What I didn't think about is the fact that pain is not a problem somehow mysteriously appended to love, it is inherent in love itself. All love. To use one of my recurring computer catchphrases, it is not a bug, it's a feature. You cannot have love without pain. Even non-romantic love is like this. There is no such thing as detached love; Buddhist compassion for instance is a well-meaning smiley face of good wishes without actual connection. If we lived in a world where the above-mentioned fears of insignificance, violation and meaninglessness were never a problem, it would probably be a world without love. Real love exists against a background of the possibilities of pain, insignificance, violation and cosmic ambivalence. It would not be what it is without that background, it would not be as heroic and precious as it is without it. 




Conclusion

These are all fundamentally problems with life, not death. These are life problems. The dead presumably aren't worrying about them. Suppose what everyone fears is true: death is the end. Think of all the things you won't have to put up with! ;) No mortgage payments, no demeaning bosses, no sickness, no taxes, no assholes cutting you off in traffic. Think about all the nasty things about life on Earth that you will be missing out on: politics and face-eating bacteria and bad relationships and cancer and diarrhea and prison and being aware of all the starving in Africa and torture and so on. Is it really all that bad? Seems like pretty much a 50-50 proposition in my book, but then Death and I are old friends. I have been dancing with Death my whole life. When the grim reaper takes up residence in your living room and watches football with you (like I ever watch lol) and has long and thoughtful conversations with you about itself, and invites himself to dinner, he sort of stops being the boogey man and starts being a familiar face. Like a gregarious neighbor. The neighbor who will one day terminate your life signs, but a neighbor nonetheless. ;)

Every animist tradition that I am aware of believes in some sort of continuance after death. Many have varieties of ancestor worship that would seem to imply that the ancestors are around to appreciate it in some form other than fertilizer.
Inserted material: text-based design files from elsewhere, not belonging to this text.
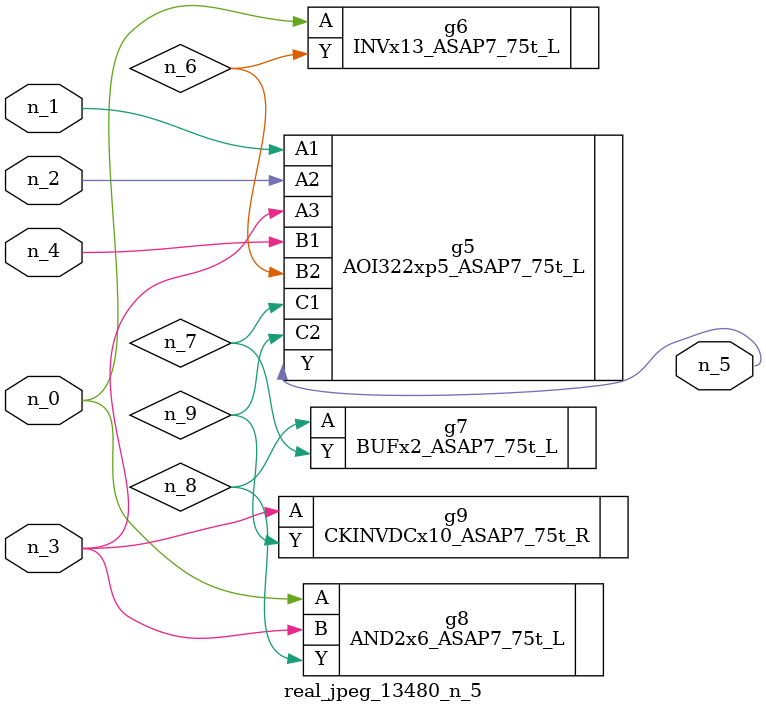
<source format=v>
module real_jpeg_13480_n_5 (n_4, n_0, n_1, n_2, n_3, n_5);

input n_4;
input n_0;
input n_1;
input n_2;
input n_3;

output n_5;

wire n_8;
wire n_6;
wire n_7;
wire n_9;

INVx13_ASAP7_75t_L g6 ( 
.A(n_0),
.Y(n_6)
);

AND2x6_ASAP7_75t_L g8 ( 
.A(n_0),
.B(n_3),
.Y(n_8)
);

AOI322xp5_ASAP7_75t_L g5 ( 
.A1(n_1),
.A2(n_2),
.A3(n_3),
.B1(n_4),
.B2(n_6),
.C1(n_7),
.C2(n_9),
.Y(n_5)
);

CKINVDCx10_ASAP7_75t_R g9 ( 
.A(n_3),
.Y(n_9)
);

BUFx2_ASAP7_75t_L g7 ( 
.A(n_8),
.Y(n_7)
);


endmodule
</source>
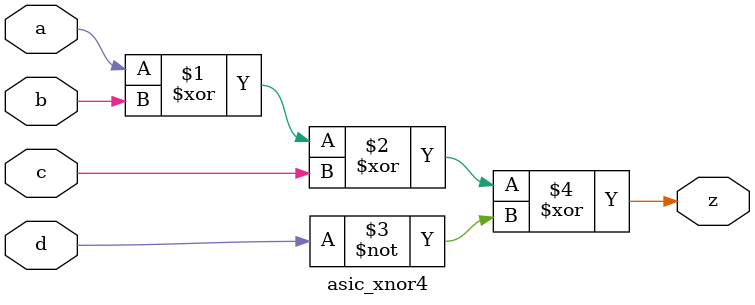
<source format=v>
module asic_xnor4(	// file.cleaned.mlir:2:3
  input  a,	// file.cleaned.mlir:2:28
         b,	// file.cleaned.mlir:2:40
         c,	// file.cleaned.mlir:2:52
         d,	// file.cleaned.mlir:2:64
  output z	// file.cleaned.mlir:2:77
);

  assign z = a ^ b ^ c ^ ~d;	// file.cleaned.mlir:4:10, :5:5
endmodule


</source>
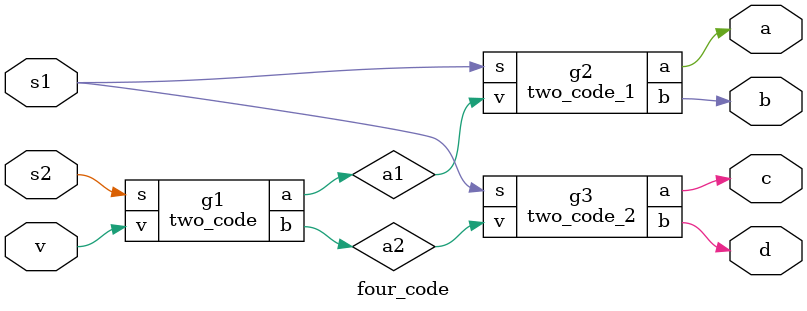
<source format=v>


// Verification Directory fv/four_code 

module two_code(v, s, a, b);
  input v, s;
  output a, b;
  wire v, s;
  wire a, b;
  NOR2BXL g17(.AN (v), .B (s), .Y (a));
  AND2X1 g18(.A (s), .B (v), .Y (b));
endmodule

module two_code_1(v, s, a, b);
  input v, s;
  output a, b;
  wire v, s;
  wire a, b;
  NOR2BXL g17(.AN (v), .B (s), .Y (a));
  AND2XL g18(.A (s), .B (v), .Y (b));
endmodule

module two_code_2(v, s, a, b);
  input v, s;
  output a, b;
  wire v, s;
  wire a, b;
  NOR2BXL g17(.AN (v), .B (s), .Y (a));
  AND2XL g18(.A (s), .B (v), .Y (b));
endmodule

module four_code(v, s1, s2, a, b, c, d);
  input v, s1, s2;
  output a, b, c, d;
  wire v, s1, s2;
  wire a, b, c, d;
  wire a1, a2;
  two_code g1(v, s2, a1, a2);
  two_code_1 g2(a1, s1, a, b);
  two_code_2 g3(a2, s1, c, d);
endmodule


</source>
This being the case, I have to take such a belief seriously, which is not the same as saying that I am ready to believe it. I am agnostic on the matter, curious but uncommitted. I would like it to be true, but I would like many things to be true.

But what happens when even this universe dies, which it surely will? Will other universes light some sort of candle for it in an ancestor shrine? Does it have life after death in some sort of meta-universe? Actually it might, at least in a fertilizer form. ;) Someone somewhere, and I apologize for forgetting who you are, was writing about the birth of the universe and the death of the universe through vacuum decay, which many scientists now think is a quite likely possibility. There was this wonderful image of universes blossoming up from a true vacuum state, a reality quite different from ours, going through their life cycle and then dying back again through vacuum decay, perhaps in some form fertilizing this ultimate oblivion, this ultimate void and vacuum and yet very pregnant and fertile emptiness. Universes blossoming like flowers and dying and blossoming again. At one point I even sorta worshiped this mysterious ground of universes, which I called Ain. It alone, presumably, was the eternal ground of pregnant nothingness from which all else derived. It alone was perfect, immortal and permanent - a permanent oblivion. Ain the Void.

Of course in the end that was very much like me to want to worship something inhuman, untouchable, immortal and perfect (at least in that it had no definable qualities and hence no definable imperfections). It wasn't very human of me however. This is our world, however painful and horrible and full of hard-won and transitory moments of light and love and goodness. We can no more run away from it than we can run away from ourselves.